| WHAT THE TASK ASKS |
Identify every line in the records below that contains the word "ItemsService", and copy each of those lines.
Segment Start: DATA PROVIDED
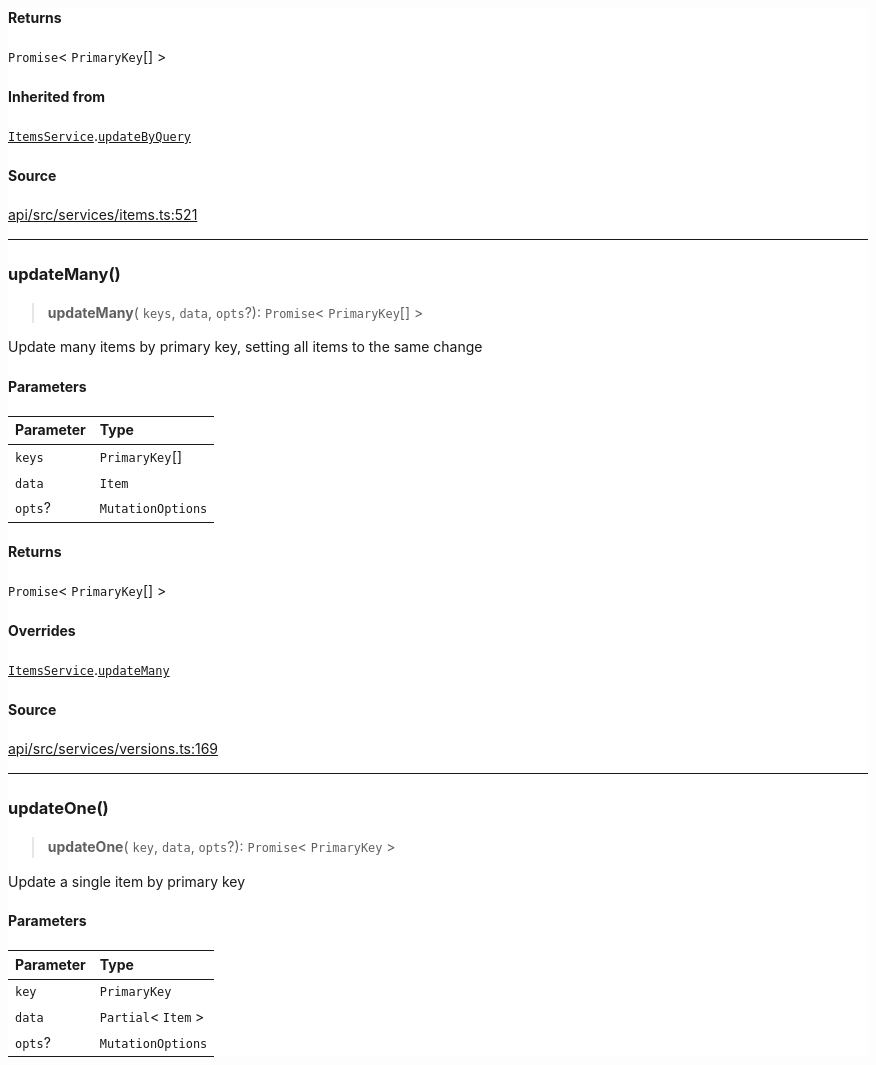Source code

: #### Returns

`Promise`\< `PrimaryKey`[] \>

#### Inherited from

[`ItemsService`](class.ItemsService.md).[`updateByQuery`](class.ItemsService.md#updatebyquery)

#### Source

[api/src/services/items.ts:521](https://github.com/directus/directus/blob/3a4abb10c/api/src/services/items.ts#L521)

---

### updateMany()

> **updateMany**( `keys`, `data`, `opts`?): `Promise`\< `PrimaryKey`[] \>

Update many items by primary key, setting all items to the same change

#### Parameters

| Parameter | Type              |
| :-------- | :---------------- |
| `keys`    | `PrimaryKey`[]    |
| `data`    | `Item`            |
| `opts`?   | `MutationOptions` |

#### Returns

`Promise`\< `PrimaryKey`[] \>

#### Overrides

[`ItemsService`](class.ItemsService.md).[`updateMany`](class.ItemsService.md#updatemany)

#### Source

[api/src/services/versions.ts:169](https://github.com/directus/directus/blob/3a4abb10c/api/src/services/versions.ts#L169)

---

### updateOne()

> **updateOne**( `key`, `data`, `opts`?): `Promise`\< `PrimaryKey` \>

Update a single item by primary key

#### Parameters

| Parameter | Type                  |
| :-------- | :-------------------- |
| `key`     | `PrimaryKey`          |
| `data`    | `Partial`\< `Item` \> |
| `opts`?   | `MutationOptions`     |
Segment End: DATA PROVIDED
| RESULT FOR THIS TASK |
[`ItemsService`](class.ItemsService.md).[`updateByQuery`](class.ItemsService.md#updatebyquery)
[`ItemsService`](class.ItemsService.md).[`updateMany`](class.ItemsService.md#updatemany)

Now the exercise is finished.